= Beginning of Section =
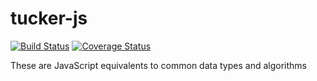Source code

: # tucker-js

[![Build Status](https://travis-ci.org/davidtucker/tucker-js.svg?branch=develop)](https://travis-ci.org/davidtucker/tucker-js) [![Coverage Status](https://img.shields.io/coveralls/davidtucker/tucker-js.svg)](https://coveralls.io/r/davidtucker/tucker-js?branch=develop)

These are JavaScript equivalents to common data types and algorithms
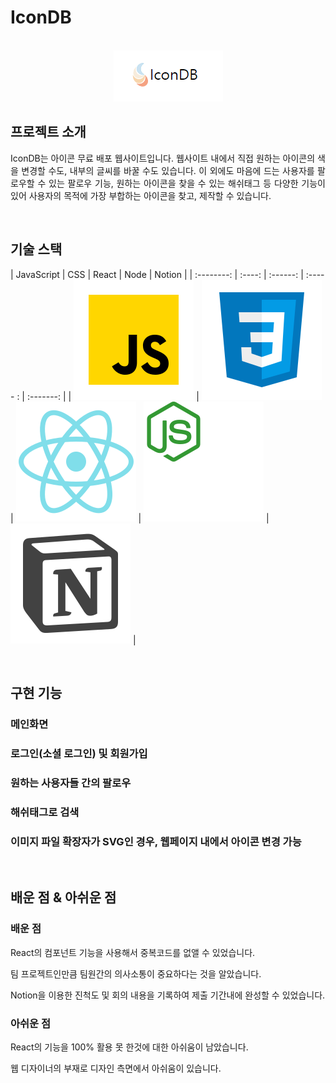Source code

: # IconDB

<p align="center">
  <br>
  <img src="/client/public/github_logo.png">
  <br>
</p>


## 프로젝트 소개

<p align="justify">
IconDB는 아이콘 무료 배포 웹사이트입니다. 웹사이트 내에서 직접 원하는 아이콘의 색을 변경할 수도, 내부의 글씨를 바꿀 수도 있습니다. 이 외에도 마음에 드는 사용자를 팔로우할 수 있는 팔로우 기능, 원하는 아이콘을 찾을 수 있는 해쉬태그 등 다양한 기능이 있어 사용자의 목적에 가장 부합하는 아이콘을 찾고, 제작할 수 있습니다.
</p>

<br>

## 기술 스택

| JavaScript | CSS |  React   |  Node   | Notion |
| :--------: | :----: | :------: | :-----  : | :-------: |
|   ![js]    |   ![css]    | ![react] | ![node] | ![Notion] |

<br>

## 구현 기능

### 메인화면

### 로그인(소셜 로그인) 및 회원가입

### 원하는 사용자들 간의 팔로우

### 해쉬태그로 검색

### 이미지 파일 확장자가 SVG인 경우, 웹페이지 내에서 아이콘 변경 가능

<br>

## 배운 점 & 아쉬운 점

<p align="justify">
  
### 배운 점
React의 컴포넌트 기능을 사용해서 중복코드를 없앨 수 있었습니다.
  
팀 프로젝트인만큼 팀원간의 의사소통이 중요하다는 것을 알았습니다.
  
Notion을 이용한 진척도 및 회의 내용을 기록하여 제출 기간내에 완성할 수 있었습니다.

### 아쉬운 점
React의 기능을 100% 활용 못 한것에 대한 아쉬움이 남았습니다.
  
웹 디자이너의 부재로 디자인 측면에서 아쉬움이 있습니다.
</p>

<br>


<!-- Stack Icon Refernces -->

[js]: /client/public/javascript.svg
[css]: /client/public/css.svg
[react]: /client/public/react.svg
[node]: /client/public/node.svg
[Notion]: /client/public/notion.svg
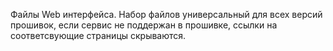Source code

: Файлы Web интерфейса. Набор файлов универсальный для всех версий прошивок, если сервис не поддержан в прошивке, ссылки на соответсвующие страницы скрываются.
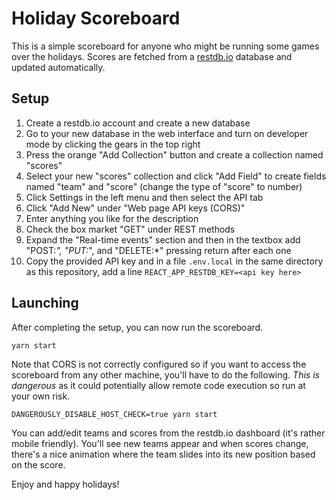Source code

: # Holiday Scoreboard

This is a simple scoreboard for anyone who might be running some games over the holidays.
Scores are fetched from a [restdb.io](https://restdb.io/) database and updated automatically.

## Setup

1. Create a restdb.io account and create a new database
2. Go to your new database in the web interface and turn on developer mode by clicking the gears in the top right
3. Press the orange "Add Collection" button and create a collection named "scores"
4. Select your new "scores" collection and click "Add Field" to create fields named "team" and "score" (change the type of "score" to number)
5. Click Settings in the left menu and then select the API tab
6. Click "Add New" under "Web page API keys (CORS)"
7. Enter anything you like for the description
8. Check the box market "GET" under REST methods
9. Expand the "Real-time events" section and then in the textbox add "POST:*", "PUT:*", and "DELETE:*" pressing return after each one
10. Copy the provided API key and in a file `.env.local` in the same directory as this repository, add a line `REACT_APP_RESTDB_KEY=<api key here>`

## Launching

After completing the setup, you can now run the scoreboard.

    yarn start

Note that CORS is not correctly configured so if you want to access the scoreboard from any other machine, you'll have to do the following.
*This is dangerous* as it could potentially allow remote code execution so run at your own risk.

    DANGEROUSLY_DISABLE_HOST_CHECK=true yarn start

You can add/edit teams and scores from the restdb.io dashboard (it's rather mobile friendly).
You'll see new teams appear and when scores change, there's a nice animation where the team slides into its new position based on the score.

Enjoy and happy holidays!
= End of Section =
WHAT TO PRODUCE
Copy the text of all the records above line for line, without any change, and leave the pictures out.

COMPLETED TASK
Source code

: # tucker-js

[![Build Status](https://travis-ci.org/davidtucker/tucker-js.svg?branch=develop)](https://travis-ci.org/davidtucker/tucker-js) [![Coverage Status](https://img.shields.io/coveralls/davidtucker/tucker-js.svg)](https://coveralls.io/r/davidtucker/tucker-js?branch=develop)

These are JavaScript equivalents to common data types and algorithms
Source code

: # IconDB

<p align="center">
  <br>
  <img src="/client/public/github_logo.png">
  <br>
</p>


## 프로젝트 소개

<p align="justify">
IconDB는 아이콘 무료 배포 웹사이트입니다. 웹사이트 내에서 직접 원하는 아이콘의 색을 변경할 수도, 내부의 글씨를 바꿀 수도 있습니다. 이 외에도 마음에 드는 사용자를 팔로우할 수 있는 팔로우 기능, 원하는 아이콘을 찾을 수 있는 해쉬태그 등 다양한 기능이 있어 사용자의 목적에 가장 부합하는 아이콘을 찾고, 제작할 수 있습니다.
</p>

<br>

## 기술 스택

| JavaScript | CSS |  React   |  Node   | Notion |
| :--------: | :----: | :------: | :-----  : | :-------: |
|   ![js]    |   ![css]    | ![react] | ![node] | ![Notion] |

<br>

## 구현 기능

### 메인화면

### 로그인(소셜 로그인) 및 회원가입

### 원하는 사용자들 간의 팔로우

### 해쉬태그로 검색

### 이미지 파일 확장자가 SVG인 경우, 웹페이지 내에서 아이콘 변경 가능

<br>

## 배운 점 & 아쉬운 점

<p align="justify">
  
### 배운 점
React의 컴포넌트 기능을 사용해서 중복코드를 없앨 수 있었습니다.
  
팀 프로젝트인만큼 팀원간의 의사소통이 중요하다는 것을 알았습니다.
  
Notion을 이용한 진척도 및 회의 내용을 기록하여 제출 기간내에 완성할 수 있었습니다.

### 아쉬운 점
React의 기능을 100% 활용 못 한것에 대한 아쉬움이 남았습니다.
  
웹 디자이너의 부재로 디자인 측면에서 아쉬움이 있습니다.
</p>

<br>


<!-- Stack Icon Refernces -->

[js]: /client/public/javascript.svg
[css]: /client/public/css.svg
[react]: /client/public/react.svg
[node]: /client/public/node.svg
[Notion]: /client/public/notion.svg
Source code

: Файлы Web интерфейса. Набор файлов универсальный для всех версий прошивок, если сервис не поддержан в прошивке, ссылки на соответсвующие страницы скрываются.
Source code

: # Holiday Scoreboard

This is a simple scoreboard for anyone who might be running some games over the holidays.
Scores are fetched from a [restdb.io](https://restdb.io/) database and updated automatically.

## Setup

1. Create a restdb.io account and create a new database
2. Go to your new database in the web interface and turn on developer mode by clicking the gears in the top right
3. Press the orange "Add Collection" button and create a collection named "scores"
4. Select your new "scores" collection and click "Add Field" to create fields named "team" and "score" (change the type of "score" to number)
5. Click Settings in the left menu and then select the API tab
6. Click "Add New" under "Web page API keys (CORS)"
7. Enter anything you like for the description
8. Check the box market "GET" under REST methods
9. Expand the "Real-time events" section and then in the textbox add "POST:*", "PUT:*", and "DELETE:*" pressing return after each one
10. Copy the provided API key and in a file `.env.local` in the same directory as this repository, add a line `REACT_APP_RESTDB_KEY=<api key here>`

## Launching

After completing the setup, you can now run the scoreboard.

    yarn start

Note that CORS is not correctly configured so if you want to access the scoreboard from any other machine, you'll have to do the following.
*This is dangerous* as it could potentially allow remote code execution so run at your own risk.

    DANGEROUSLY_DISABLE_HOST_CHECK=true yarn start

You can add/edit teams and scores from the restdb.io dashboard (it's rather mobile friendly).
You'll see new teams appear and when scores change, there's a nice animation where the team slides into its new position based on the score.

Enjoy and happy holidays!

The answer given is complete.